How You Can Attract the Work You Want


Freelance Advice

How You Can Attract the Work You Want

A question that pops up once in a while from people who are freelancing or starting their own creative studios is “How do I attract the work I want?” Its something that I wondered too when I started out and the answer is pretty simple. 

Earlier this year I made the decision to add a couple of new services for my clients, branding & strategy. These were two things that I had done in the past but hadn’t really done much of either in a freelancing capacity. 

I worked as a branding designer at Focus Lab and did a couple of branding projects on my own and at my previous company. Unfortunately, I found myself burnt out from branding and decided not to offer it as a service when I started freelancing full time in the fall of 2016. And with strategy, I always included a bit of strategy and discovery with my projects but I never really thought to offer then as separate services.

So I found myself trying to figure out, how I should promote these services? Should I just post them on my website and hope someone comes to me for branding? No, that would be wishful thinking since I hadn’t worked on a branding project in a while and didn’t have current work to show. 

Thats when I realized “…wait, I don’t have current work to show?” If I wanted to sell branding as a service I needed to have samples of branding to show potential clients & partners.

Instead of just waiting for a branding project to land in my lap, I decided I would start creating some of my own branding projects. If I created my own projects, then I could not only create samples to share, but I could also create content as well— posts for Instagram, YouTube, my website and blog. 

A few years ago, I had created a system to help students create their own projects for their portfolios to help land them their first job outside of college. I called it the “Main Street” technique, in which students took a stroll down their local Main Street— where all the local businesses usually are located and not the big box stores— and have them find individual businesses that jumped out at them and use those businesses as jumping off points for projects. 

For my example, I didn’t go to my local Main Street but I did go to a strip mall near by and just walked along— getting my exercise in— and started taking notes of the businesses around the area.
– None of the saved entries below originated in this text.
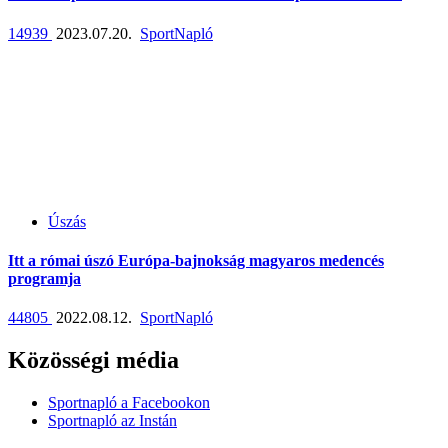
14939
2023.07.20.
SportNapló
Úszás
Itt a római úszó Európa-bajnokság magyaros medencés
programja
44805
2022.08.12.
SportNapló
Közösségi média
Sportnapló a Facebookon
Sportnapló az Instán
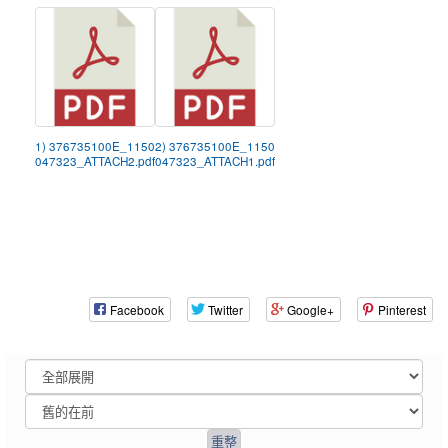
1) 376735100E_1150
2) 376735100E_1150
047323_ATTACH2.pdf
047323_ATTACH1.pdf
Facebook
Twitter
Google+
Pinterest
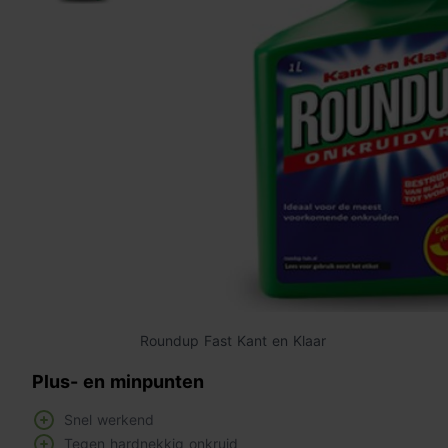
Roundup Fast Kant en Klaar
Plus- en minpunten
Snel werkend
Tegen hardnekkig onkruid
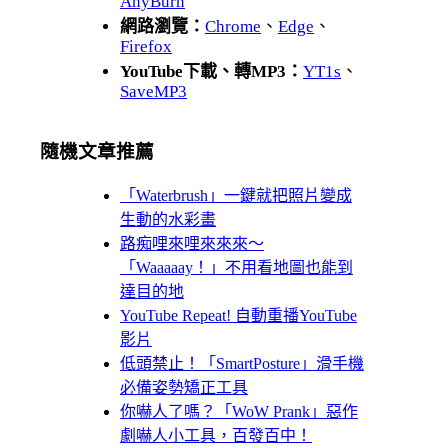
AnyBurn
網路瀏覽：
Chrome
、
Edge
、
Firefox
YouTube下載、轉MP3：
YT1s
、
SaveMP3
隨機文章推薦
「Waterbrush」一鍵就把照片變成
生動的水彩畫
路痴哩來哩來來來～
「Waaaaay！」不用看地圖也能到
達目的地
YouTube Repeat! 自動重播YouTube
影片
低頭禁止！「SmartPosture」滑手機
必備姿勢矯正工具
你嚇人了嗎？「WoW Prank」惡作
劇嚇人小工具，百發百中！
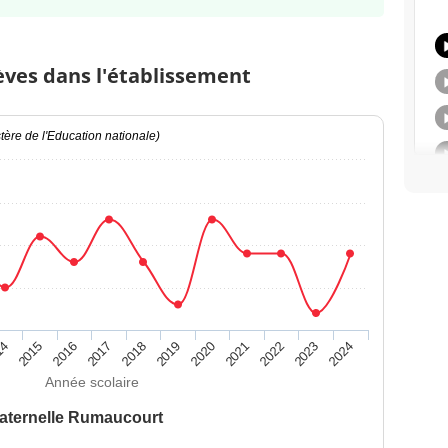
èves dans l'établissement
ère de l'Education nationale)
14
2015
2016
2017
2018
2019
2020
2021
2022
2023
2024
Année scolaire
aternelle Rumaucourt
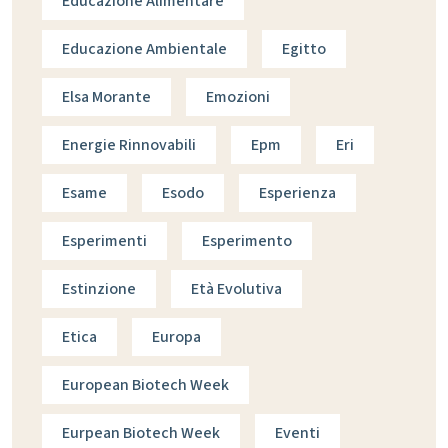
Educazione Alimentare
Educazione Ambientale
Egitto
Elsa Morante
Emozioni
Energie Rinnovabili
Epm
Eri
Esame
Esodo
Esperienza
Esperimenti
Esperimento
Estinzione
Età Evolutiva
Etica
Europa
European Biotech Week
Eurpean Biotech Week
Eventi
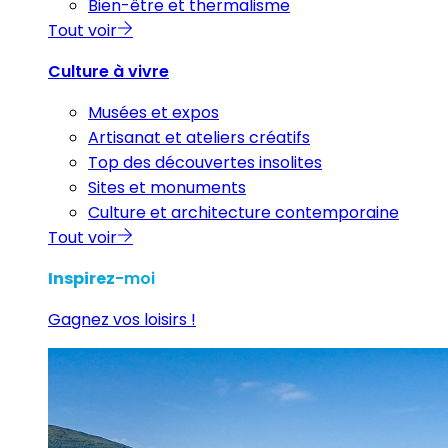
Bien-être et thermalisme
Tout voir
Culture à vivre
Musées et expos
Artisanat et ateliers créatifs
Top des découvertes insolites
Sites et monuments
Culture et architecture contemporaine
Tout voir
Inspirez
-moi
Gagnez vos loisirs !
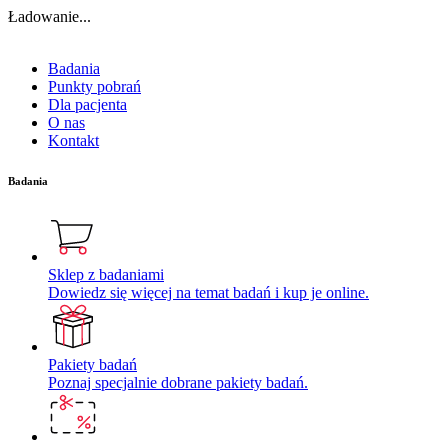
Ładowanie...
Badania
Punkty pobrań
Dla pacjenta
O nas
Kontakt
Badania
Sklep z badaniami
Dowiedz się więcej na temat badań i kup je online.
Pakiety badań
Poznaj specjalnie dobrane pakiety badań.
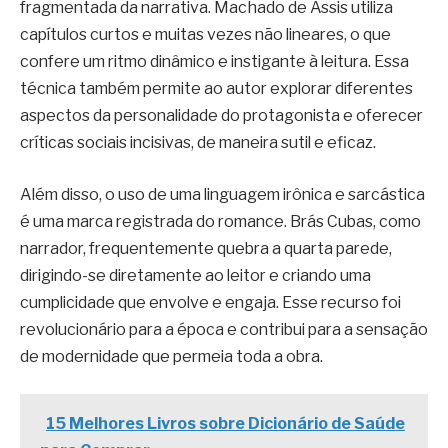
fragmentada da narrativa. Machado de Assis utiliza
capítulos curtos e muitas vezes não lineares, o que
confere um ritmo dinâmico e instigante à leitura. Essa
técnica também permite ao autor explorar diferentes
aspectos da personalidade do protagonista e oferecer
críticas sociais incisivas, de maneira sutil e eficaz.
Além disso, o uso de uma linguagem irônica e sarcástica
é uma marca registrada do romance. Brás Cubas, como
narrador, frequentemente quebra a quarta parede,
dirigindo-se diretamente ao leitor e criando uma
cumplicidade que envolve e engaja. Esse recurso foi
revolucionário para a época e contribui para a sensação
de modernidade que permeia toda a obra.
15 Melhores Livros sobre Dicionário de Saúde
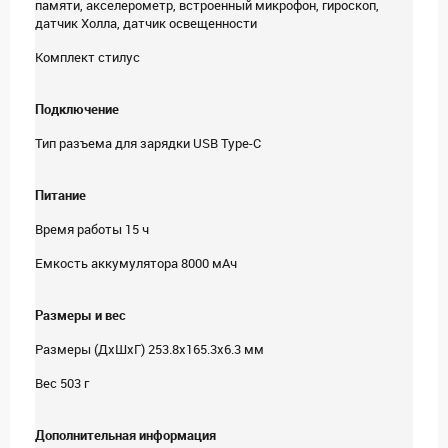
памяти, акселерометр, встроенный микрофон, гироскоп,
датчик Холла, датчик освещенности
Комплект стилус
Подключение
Тип разъема для зарядки USB Type-C
Питание
Время работы 15 ч
Емкость аккумулятора 8000 мАч
Размеры и вес
Размеры (ДхШхГ) 253.8x165.3x6.3 мм
Вес 503 г
Дополнительная информация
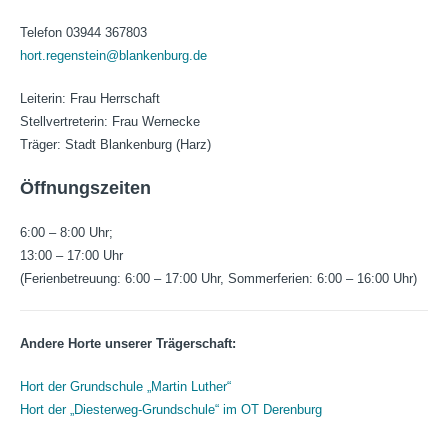
Telefon 03944 367803
hort.regenstein@blankenburg.de
Leiterin: Frau Herrschaft
Stellvertreterin: Frau Wernecke
Träger: Stadt Blankenburg (Harz)
Öffnungszeiten
6:00 – 8:00 Uhr;
13:00 – 17:00 Uhr
(Ferienbetreuung: 6:00 – 17:00 Uhr, Sommerferien: 6:00 – 16:00 Uhr)
Andere Horte unserer Trägerschaft:
Hort der Grundschule „Martin Luther“
Hort der „Diesterweg-Grundschule“ im OT Derenburg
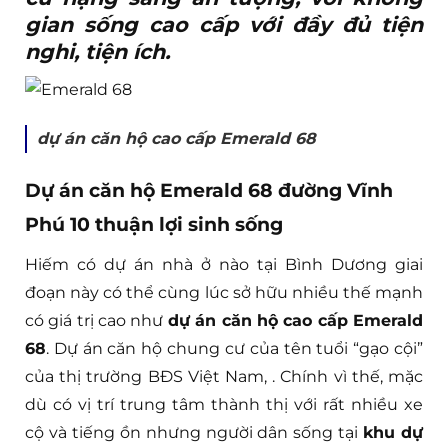
gian sống cao cấp với đầy đủ tiện
nghi, tiện ích.
dự án căn hộ cao cấp Emerald 68
Dự án căn hộ Emerald 68 đường Vĩnh
Phú 10 thuận lợi sinh sống
Hiếm có dự án nhà ở nào tại Bình Dương giai
đoạn này có thể cùng lúc sở hữu nhiều thế mạnh
có giá trị cao như
dự án căn hộ cao cấp Emerald
68
. Dự án căn hộ chung cư của tên tuổi “gạo cội”
của thị trường BĐS Việt Nam, . Chính vì thế, mặc
dù có vị trí trung tâm thành thị với rất nhiều xe
cộ và tiếng ồn nhưng người dân sống tại
khu dự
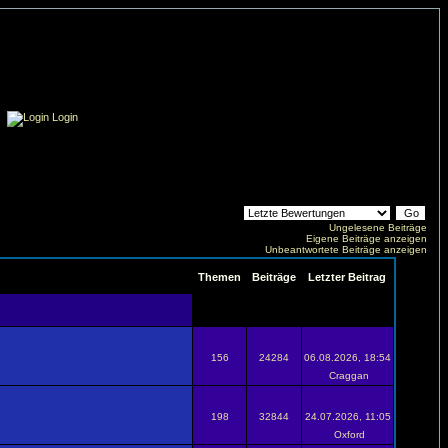
Login
Ungelesene Beiträge
Eigene Beiträge anzeigen
Unbeantwortete Beiträge anzeigen
Themen
Beiträge
Letzter Beitrag
156
24284
06.08.2026, 18:54
Craggan
198
32844
24.07.2026, 11:05
Oxford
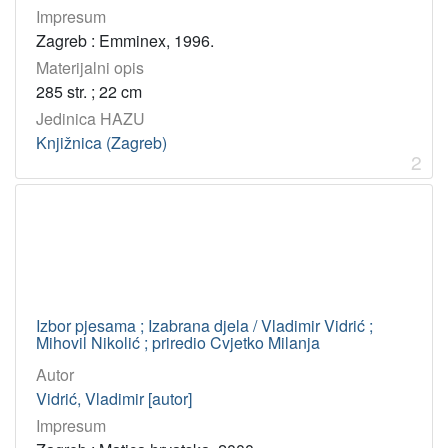
1
Impresum
3
Zagreb : Emminex, 1996.
]
Materijalni opis
UDK
285 str. ; 22 cm
821.163.42-1 – Hrvatsko pjesništvo
13
Jedinica HAZU
821.134.2-1.09 – Španjolsko pjesništvo: studije i kritike
1
Knjižnica (Zagreb)
2
[
2
]
Virtualne
zbirke
Izbor pjesama ; Izabrana djela / Vladimir Vidrić ;
Akademijina izdanja
1
Mihovil Nikolić ; priredio Cvjetko Milanja
Autor
Vidrić, Vladimir [autor]
[
1
Impresum
]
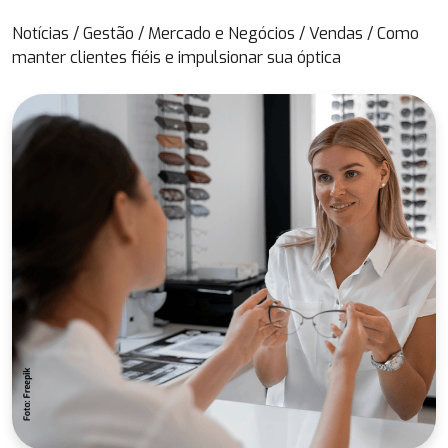
Notícias
/
Gestão
/
Mercado e Negócios
/
Vendas
/
Como
manter clientes fiéis e impulsionar sua óptica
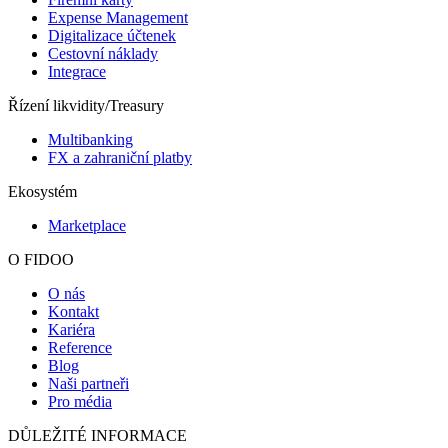
Expense Management
Digitalizace účtenek
Cestovní náklady
Integrace
Řízení likvidity/Treasury
Multibanking
FX a zahraniční platby
Ekosystém
Marketplace
O FIDOO
O nás
Kontakt
Kariéra
Reference
Blog
Naši partneři
Pro média
DŮLEŽITÉ INFORMACE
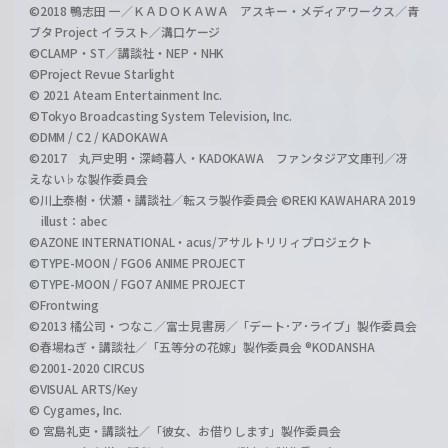
©2018 鴨志田 一／ＫＡＤＯＫＡＷＡ アスキー・メディアワークス／青
ブタ Project イラスト／溝口ケージ
©CLAMP・ST／講談社・NEP・NHK
©Project Revue Starlight
© 2021 Ateam Entertainment Inc.
©Tokyo Broadcasting System Television, Inc.
©DMM / C2 / KADOKAWA
©2017 丸戸史明・深崎暮人・KADOKAWA ファンタジア文庫刊／冴
えない♭な製作委員会
©川上泰樹・伏瀬・講談社／転スラ製作委員会 ©REKI KAWAHARA 2019
illust：abec
©AZONE INTERNATIONAL・acus/アサルトリリィプロジェクト
©TYPE-MOON / FGO6 ANIME PROJECT
©TYPE-MOON / FGO7 ANIME PROJECT
©Frontwing
©2013 橘公司・つなこ／富士見書房／「デート･ア･ライブ」製作委員会
©春場ねぎ・講談社／「五等分の花嫁」製作委員会 ®KODANSHA
©2001-2020 CIRCUS
©VISUAL ARTS/Key
© Cygames, Inc.
© 宮島礼吏・講談社／「彼女、お借りします」製作委員会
I took pictures and made notes on my phone and collected over a dozen local businesses that I could rebrand or create projects for on my own time— I should also mention here, that this was all for my own benefit and not to try and gain work from the business; which you could totally do that too. 

I decided that I would create one sample project for now, that way I could still do all of my freelance work that was coming in for Illustration and my content for social. The first business I decided to brand was called “Yo-Yo Frozen Yogurt”— some of you may recognize that name from Instagram or Dribbble. It was a shop that seemed to have been in the shopping center for over a decade and had never changed any of its branding or internal decor. I thought this would be an interesting brand to start with. 


So I began working hard to come up with ideas for the frozen yogurt brand, working on and off. Eventually I decided to not only rebrand the shop but to also rename it as well. That way it was separated a bit more from the original brick and mortar business. I changed the name from “Yo-Yo” to just “FroYo”.

I ended up hitting a slow patch with work coming in and decided to spend a whole weekend on the branding.  When the weekend was over I had created a whole system for the brand including typography, colors, badges and mockups for the packaging. It was a blast to create and I felt invigorated to be finally going branding again. 

That same weekend, I began posting across social media the assets I had created— from the simple logo to the packaging mockups. 

The interesting thing? Within a week’s time I had 3 brand inquiries come in, two of which turned into actual projects that I’ve either finished or are currently working on now.


Conclusion & Touch Points

Ok so lets wrap all of this up with a bow so that you can start getting those projects you want and start winning the work.

The best way to bring in the work you want is to create the work you want and share it on social media— Instagram, Twitter, Facebook, Dribbble, LinkedIn and YouTube. 

The best way to do this is to create fun side projects showcasing the services you wish to add to your repertoire. Like what I did— if you want to do branding— you can create a branding project or even multiple ones that you can then use to generate content for social media and case studies on your website.

You’ll want to do more than just create a logo here and there, that is why we also create case studies. The social media content will draw the attention you want to you and to your website. People will then come to your site and see the case studies where you’ve talked about your process and how you created these brands from the initial sketches all the way to the final design itself. 

Its these case studies that will be what sells people on hiring you for their branding project. Process is king here. It’s not always just that you can create a well crafted logo but how you go about creating it.

If you do all these things then in time the projects you are looking for will begin to come in. The important thing to remember is that with these projects, you need to continuously create and share content of these projects. One project may get one or two other branding projects but those projects also need to be shared and documented on social and in case studies if you want more to come in.